Sen. Rand Paul, a Republican from Kentucky, took the opposite view, praising the ruling for preventing future presidents from using emergency powers for taxes or socialism. His comments cast the court’s limitation as a safeguard against expansive uses of executive authority.
Rep. Don Bacon, a Republican from Nebraska, also supported the decision. Bacon “hailed the decision,” reflecting the wing of the party that views emergency-based tariff powers as too broad.
House Speaker Mike Johnson, a Republican from Louisiana, emphasized the role tariffs have played as both leverage and revenue. Johnson noted tariffs brought in billions and created leverage, saying Congress and the administration will chart the “best path forward.”
That divide inside the party echoed the legal line the Supreme Court drew: emergency authority can regulate importation in certain ways, but it does not extend to imposing tariffs under the statute at issue. In the near term, that reading leaves political leaders to argue over how, and through what legal route, tariffs could proceed.
The court’s decision may redirect tariff action toward congressional authorization or alternative statutory pathways, though Friday’s immediate change was clear: IEEPA no longer supports the broad tariff structure Trump sought under the emergency declaration. For lawmakers, the ruling revives a central question that has lurked beneath years of trade fights—how much unilateral tariff authority Congress wants presidents to have.
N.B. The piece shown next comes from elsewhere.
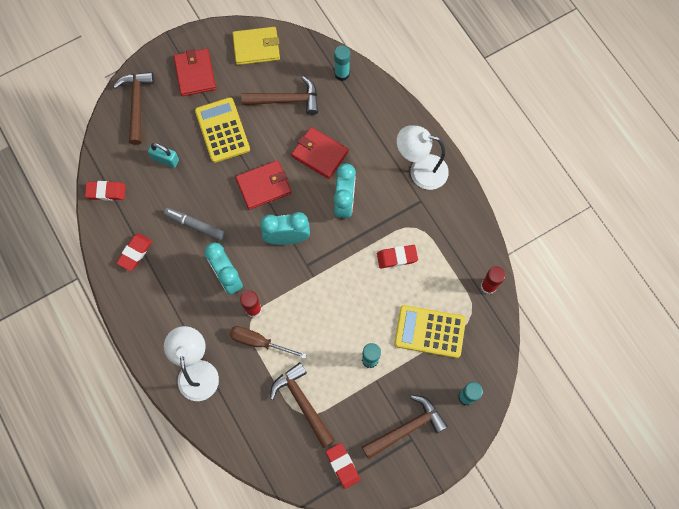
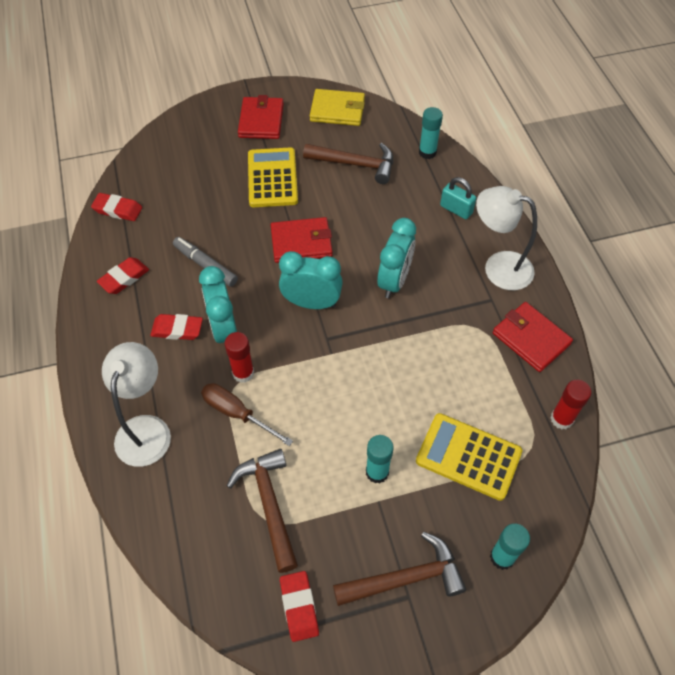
camera: 15 degrees right, 15 degrees down
brown hammer [113,72,154,145] -> none
turquoise padlock [148,143,179,168] -> turquoise padlock moved to [440,177,476,219]
red wallet [291,127,349,179] -> red wallet moved to [493,302,573,372]
red eraser [377,245,418,268] -> red eraser moved to [150,314,203,340]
For industries, the outcome adds fresh uncertainty while political leaders debate next steps. U.S. manufacturers, importers, and employers have treated tariff announcements as cost and planning signals, and the legal disruption complicates expectations about how quickly large tariff shifts can be made and sustained.
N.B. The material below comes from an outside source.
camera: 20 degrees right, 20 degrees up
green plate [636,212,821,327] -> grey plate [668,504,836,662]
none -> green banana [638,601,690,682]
Trump, however, used the moment to reinforce the message that tariffs remain at the center of his economic agenda. He credited existing tariffs with boosting domestic production and portrayed the court setback as a barrier to a strategy he argues protects U.S. industry.
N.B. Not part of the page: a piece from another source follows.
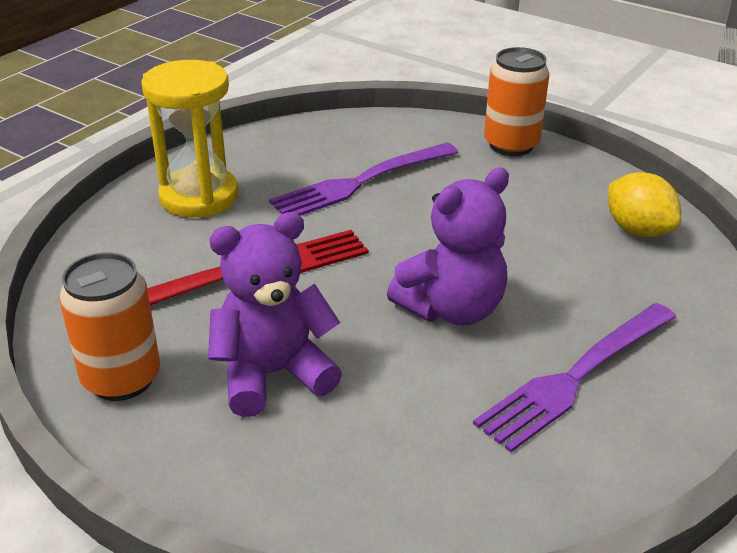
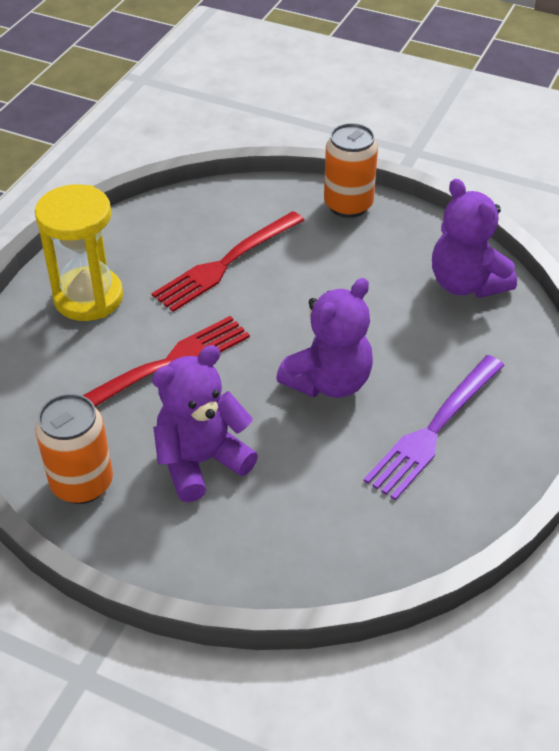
camera: 10 degrees left, 10 degrees up
purple fork [269,143,458,216] -> red fork [152,211,305,312]
yellow lemon [608,172,681,237] -> purple teddy bear [432,179,517,298]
Cable and business outlets carried the back-and-forth in real time. Live coverage aired on Yahoo Finance, Fox News, FOX 29 Philadelphia, and CNBC Television, focusing on Trump’s emergency news conference about the Supreme Court ruling and his response.
The story remained developing as Trump and his allies absorbed the implications of the decision and as opponents pointed to the court’s interpretation of IEEPA as a hard limit on presidential tariff power. With tariffs still a centerpiece of Trump’s agenda, attention now turns to concrete signals of what comes next: official administrative guidance, legislative steps in Congress, and any follow-on legal challenges triggered by efforts to pursue tariffs through a different route.
For Trump, the ruling and his reaction also placed the Supreme Court itself into the political fight in unusually direct terms. By the end of the day, he had paired the court loss with a new 10% global tariff push—and a parting blast at the decision as a “disgrace.”
Trump Pushes 10% Global Tariff After Supreme Court Setback
The Supreme Court ruled 6-3 that the president cannot use emergency powers under IEEPA to impose sweeping tariffs, categorizing them as a tax-like power reserved for Congress. In response, Donald Trump announced a 10% global tariff and attacked his judicial appointees. The decision creates legal uncertainty for U.S. trade policy while triggering a debate in Congress over the limits of executive authority in economic emergencies.